Closed wilderrodrigues closed 3 years ago
At the moment is not possible to use the latest PyTorch with the latest TorchVision. The latter should be pinned to version 0.9.0.
I will update the code to support latest pytorch version.
The result seems a little weird. Could you provide more details to reimplement the result?
Hi @dddzg ,
Thanks for the reply, much appreciated.
It's working now. ;) It was a mistake on my side. The source-code is not that different, I just refactored it a bit and added unit tests. The problem was that for the checkpoint loader I had a separate unit test. So, the order is not guaranteed and the checkpoint was not loaded in time for the inference to happen.
To fix it, I moved the model building and checkpoint loading phase to a setUp
function in my unit test. The results are below:
Custom image with 10 hand-engineered patches
Kittens image with 10 hand-engineered patches
Kittens image with 10 random generated patches
Custom image with 10 random generated patches
As you can see, it works. However, we need some improvements when it comes to random-patches. The boxes are not good. The authors of this paper claimed to have improved it using region proposal via selective search: https://arxiv.org/pdf/2106.04550.pdf. No pre-trained models yet, though.
Thanks again and congrats on the good work.
Hi, @wilderrodrigues . The boxes are not good with random cropped patches. Because the task is just the pre-text task. We don't really care about the accuracy of the pre-text task. During pre-training, we freeze the CNN backbone( to preserve the CNN discrimation), so it is reasonable the boxes are not that good. As far as we observe, you can pre-train the CNN backbone together with transformers, if you only care about the accuracy of the boxes. I guess, it will improve a lot.
Hi @dddzg ,
Thanks for the extra info. We will probably try to fine-tune it and see how it behaves. Quick question: during fine-tuning I can change the number of queries / patches, right? Because now it's upper bounded to 100 and 10, respectively. For instance, when trying the fine-tuned COCO checkpoint you made available, on my custom image, I got this:
I used 10 random patches. So, the result is reasonably good. I would expect that with more patches we could find more objects.

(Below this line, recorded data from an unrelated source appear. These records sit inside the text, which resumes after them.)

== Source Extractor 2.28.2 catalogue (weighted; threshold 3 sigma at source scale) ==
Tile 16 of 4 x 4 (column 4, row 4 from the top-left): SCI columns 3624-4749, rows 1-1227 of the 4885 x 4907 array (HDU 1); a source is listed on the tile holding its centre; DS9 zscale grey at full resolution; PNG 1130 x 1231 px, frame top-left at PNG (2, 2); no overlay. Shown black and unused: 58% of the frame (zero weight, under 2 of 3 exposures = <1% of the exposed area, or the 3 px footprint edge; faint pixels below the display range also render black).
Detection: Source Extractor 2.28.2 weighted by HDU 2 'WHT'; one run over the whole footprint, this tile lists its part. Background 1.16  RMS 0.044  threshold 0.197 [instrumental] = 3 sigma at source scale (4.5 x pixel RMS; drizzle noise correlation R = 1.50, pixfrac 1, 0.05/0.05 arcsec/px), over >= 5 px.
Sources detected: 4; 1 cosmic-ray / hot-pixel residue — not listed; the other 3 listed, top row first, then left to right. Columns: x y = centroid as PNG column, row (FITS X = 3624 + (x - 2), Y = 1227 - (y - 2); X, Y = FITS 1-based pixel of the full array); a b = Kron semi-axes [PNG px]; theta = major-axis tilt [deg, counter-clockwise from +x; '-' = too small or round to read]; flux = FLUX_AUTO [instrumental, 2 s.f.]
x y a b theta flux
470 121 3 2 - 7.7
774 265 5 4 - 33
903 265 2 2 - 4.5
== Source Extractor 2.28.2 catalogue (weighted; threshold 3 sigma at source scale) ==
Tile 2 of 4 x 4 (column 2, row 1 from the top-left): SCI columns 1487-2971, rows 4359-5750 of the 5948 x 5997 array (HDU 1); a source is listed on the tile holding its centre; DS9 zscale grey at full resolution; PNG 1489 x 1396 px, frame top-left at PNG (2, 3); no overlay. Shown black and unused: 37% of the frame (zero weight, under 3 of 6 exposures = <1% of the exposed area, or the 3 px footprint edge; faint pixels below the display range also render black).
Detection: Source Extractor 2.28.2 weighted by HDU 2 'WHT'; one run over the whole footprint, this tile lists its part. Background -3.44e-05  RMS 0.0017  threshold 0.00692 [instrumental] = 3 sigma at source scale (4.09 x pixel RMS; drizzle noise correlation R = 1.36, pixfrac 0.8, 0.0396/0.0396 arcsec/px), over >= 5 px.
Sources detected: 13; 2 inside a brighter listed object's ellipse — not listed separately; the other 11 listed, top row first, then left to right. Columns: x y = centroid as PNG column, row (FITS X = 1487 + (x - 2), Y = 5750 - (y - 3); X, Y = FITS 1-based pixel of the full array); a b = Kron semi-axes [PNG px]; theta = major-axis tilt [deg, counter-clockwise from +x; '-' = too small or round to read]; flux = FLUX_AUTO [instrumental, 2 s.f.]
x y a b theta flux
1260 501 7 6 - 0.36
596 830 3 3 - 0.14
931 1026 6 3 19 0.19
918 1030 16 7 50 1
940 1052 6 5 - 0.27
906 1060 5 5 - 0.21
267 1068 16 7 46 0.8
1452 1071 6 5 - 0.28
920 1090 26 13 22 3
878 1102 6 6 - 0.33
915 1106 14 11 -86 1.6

Will keep you posted on my experiments / changes to the code.
Thanks again.
Yeah, just checked and I will fine tune and change the queries and patches. :)
parser.add_argument('--num_queries', default=100, type=int, help="Number of query slots")
parser.add_argument('--num_patches', default=10, type=int, help='number of query patches')
Need to convert my dataset to the COCO format first.
Hi there,
I'm currently experimenting with some Few/One/Zero-Shot for object detection and classification. For one of the tasks, your paper has been experimented with.
Unfortunately, I haven't been able to reproduce your results with the pre-trained models you have made available. I also noticed that the inference code you made available does not work out of the box. To support my points, here some details:
Results:
Patches
Detections
Patches
Detections
Hardware used
Yeah, I tried with both CPU and a CUDA compliant device.
Are you sure you have uploaded the rights checkpoint files?
Thanks in advance and looking to hear from you.